The resolution of this apparent contradiction is likely compositional. AI is creating new developer roles — AI application developers, prompt engineers, AI systems integrators, model fine-tuning specialists, AI governance engineers — faster than it is eliminating traditional software development roles in the aggregate. For enterprise technology leaders planning workforce strategy, the compositional distinction matters: "train your existing developers on AI" is a different strategy than "hire AI-native developers," and the employment data suggests both will be needed simultaneously.

Source: Microsoft Global AI Diffusion Report, May 7, 2026 / Stanford AI Index 2026

FROM THE FIELD

The Efficiency-to-Transformation Gap Is the Only Gap That Matters. And It Is Still Widening.

This series opened on April 16 with PwC's finding that 74% of AI's economic gains flow to 20% of organizations. Four weeks later, Deloitte's 3,235-executive survey produces a complementary finding from a different angle: only 34% of organizations are genuinely reimagining their business with AI, while 37% are still layering it on the surface with no meaningful workflow change. The shape of the distribution is identical across two independent methodologies. The enterprise AI market is sorting into a small group of organizations building compounding advantage and a large group capturing efficiency gains that will commoditize as the tools become universal.

The Deloitte report's talent finding is the one that deserves the most attention. Only 20% of organizations say their talent is highly prepared for AI — and that figure has declined from prior years. Organizations have responded to the AI capability requirement with training rather than redesign. The result is AI-literate employees embedded in AI-agnostic processes — which is precisely the pattern that produces the 37% "surface-level" adoption cohort.

The organizations in the 34% are making a different set of choices. They are not primarily investing in AI training programs. They are investing in workflow redesign: identifying specific processes where AI can own end-to-end execution, defining the human oversight structure around those processes, and building the governance infrastructure that makes autonomous AI trustworthy. The ServiceNow AI Specialists resolving 99% of IT cases faster. The Travelers Insurance AI Claim Assistant handling 100,000 calls. The Cisco Codex deployment saving 1,500 engineering hours per month. These are process redesign wins that happened to involve AI.

The Nvidia $40B ecosystem investment story adds a structural dimension. Nvidia is betting that the physical infrastructure layer of AI will generate returns that compound as long as the industry's hardware dependency on its GPUs continues. If Nvidia is right, the organizations in the 34% will be building transformational capabilities on top of infrastructure that compounds their advantage. The 66% will be paying for the same infrastructure to generate efficiency gains that equalize over time.

The question each edition of this series has been circling is the same question the Deloitte data poses directly: what does it take to move from the 66% to the 34%? The data provides a clear answer.

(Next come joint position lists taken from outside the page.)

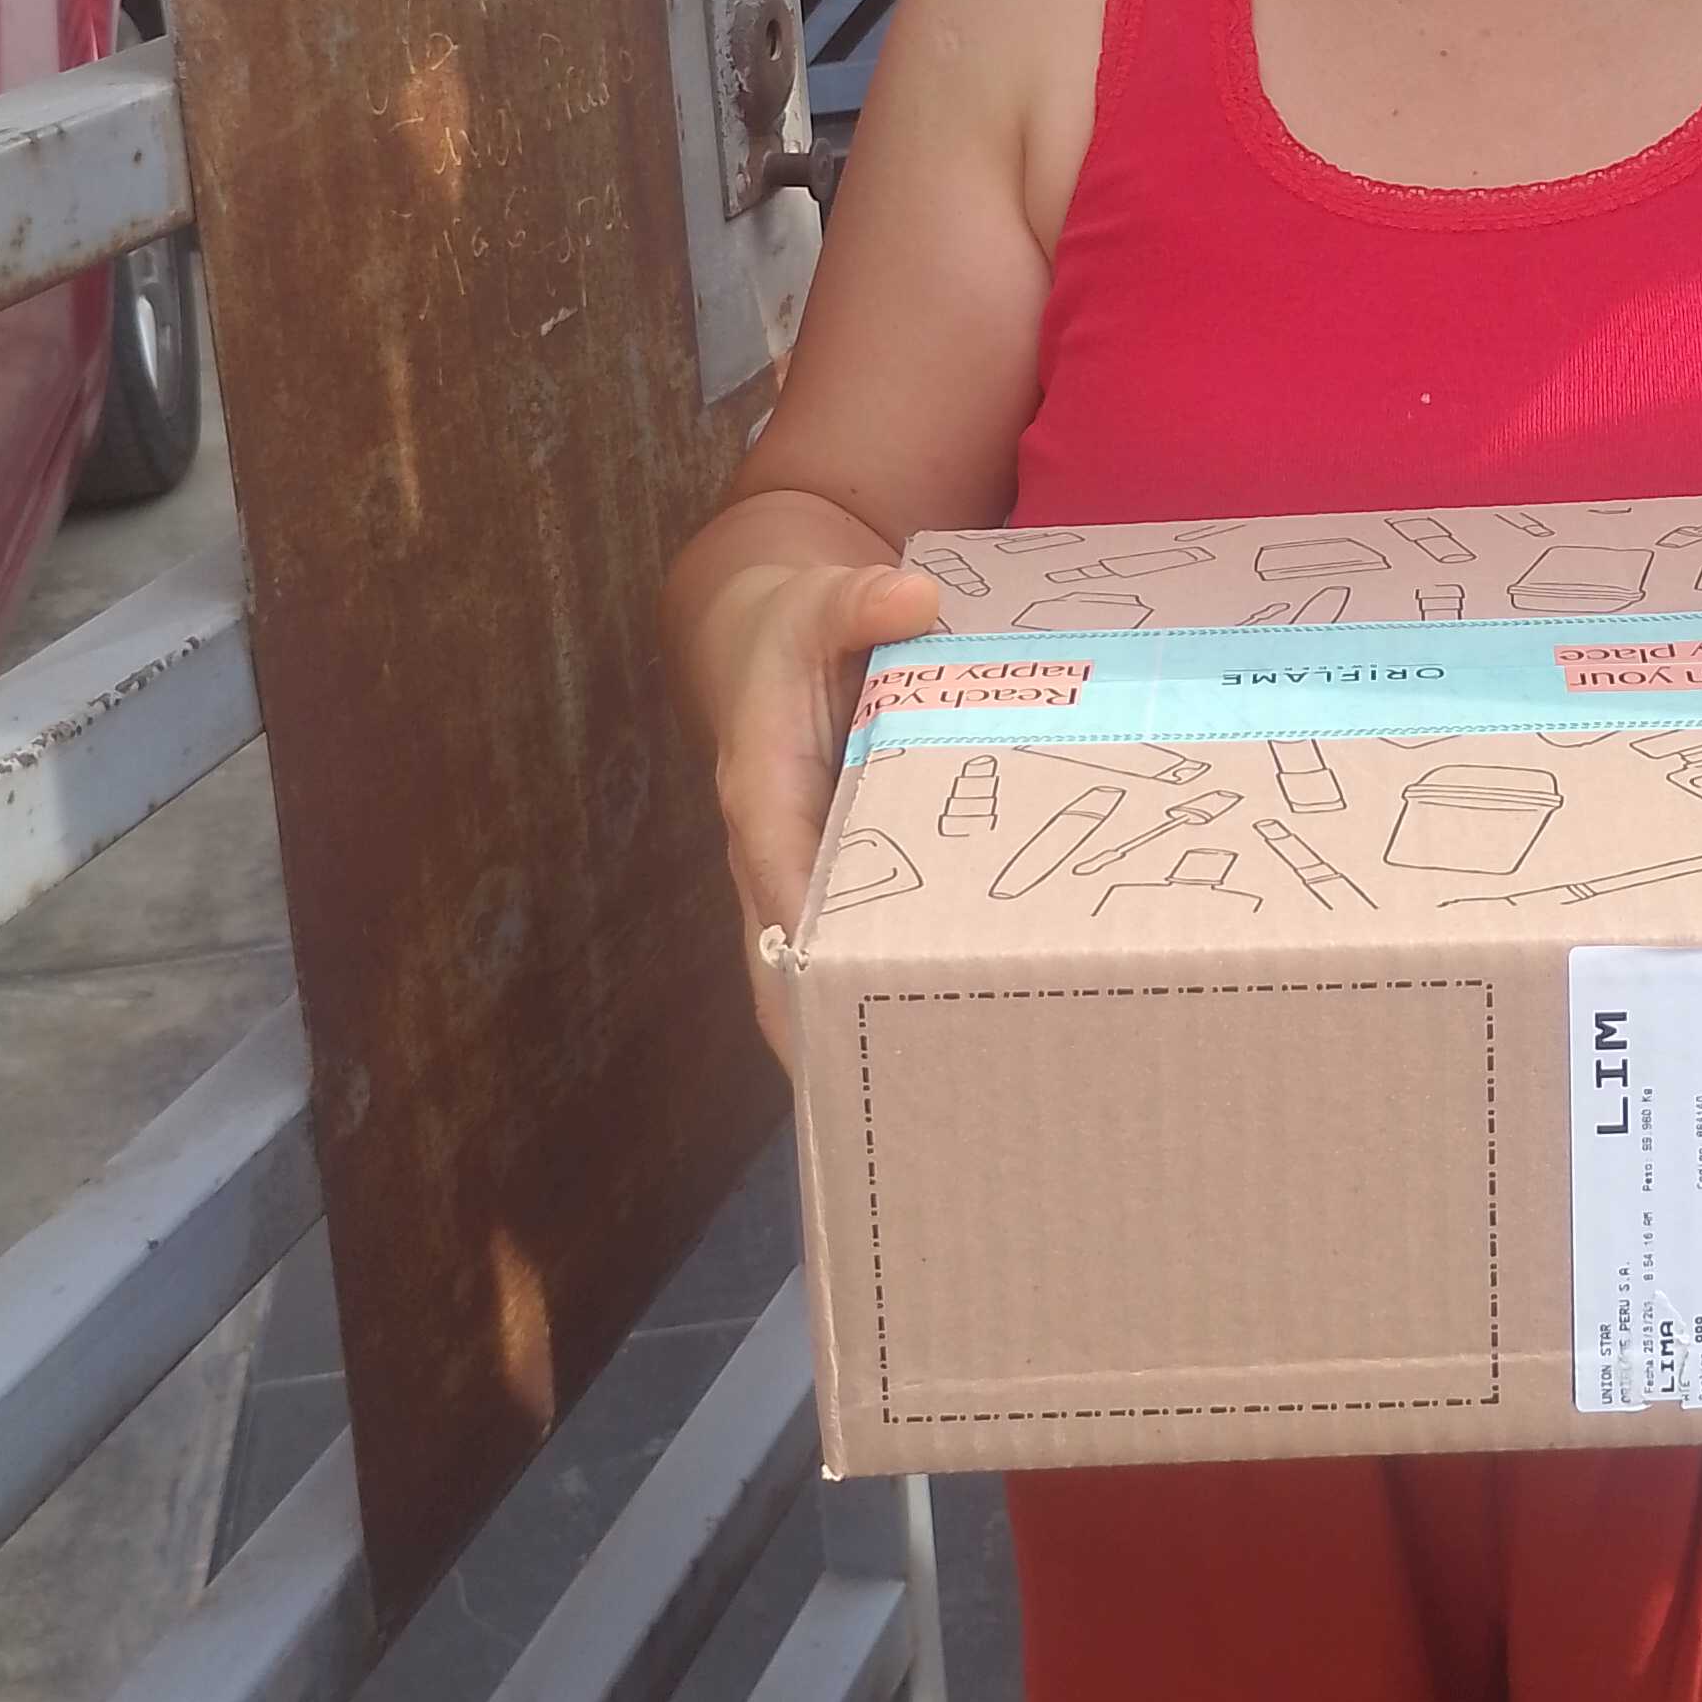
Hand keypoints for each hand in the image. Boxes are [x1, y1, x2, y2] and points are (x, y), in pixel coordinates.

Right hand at [708, 558, 944, 1070]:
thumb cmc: (792, 628)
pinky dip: (880, 995)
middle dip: (826, 1027)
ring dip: (853, 1030)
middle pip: (786, 962)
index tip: (837, 1005)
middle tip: (892, 1096)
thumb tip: (914, 598)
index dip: (805, 942)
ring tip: (919, 1104)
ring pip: (812, 974)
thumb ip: (859, 601)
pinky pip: (849, 952)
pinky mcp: (832, 882)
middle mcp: (772, 851)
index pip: (777, 877)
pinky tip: (941, 1044)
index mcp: (760, 790)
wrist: (766, 643)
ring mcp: (800, 876)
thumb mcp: (817, 601)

It is not model selection. It is not tool access — 60% of workers have sanctioned AI access and fewer than 60% of those use it daily. It is not training. It is process redesign with governance built in. That is the work that is hard to commission, hard to measure, and hard to maintain political will for during a period when efficiency gains are being celebrated as sufficient. It is also the only work that produces compounding competitive advantage.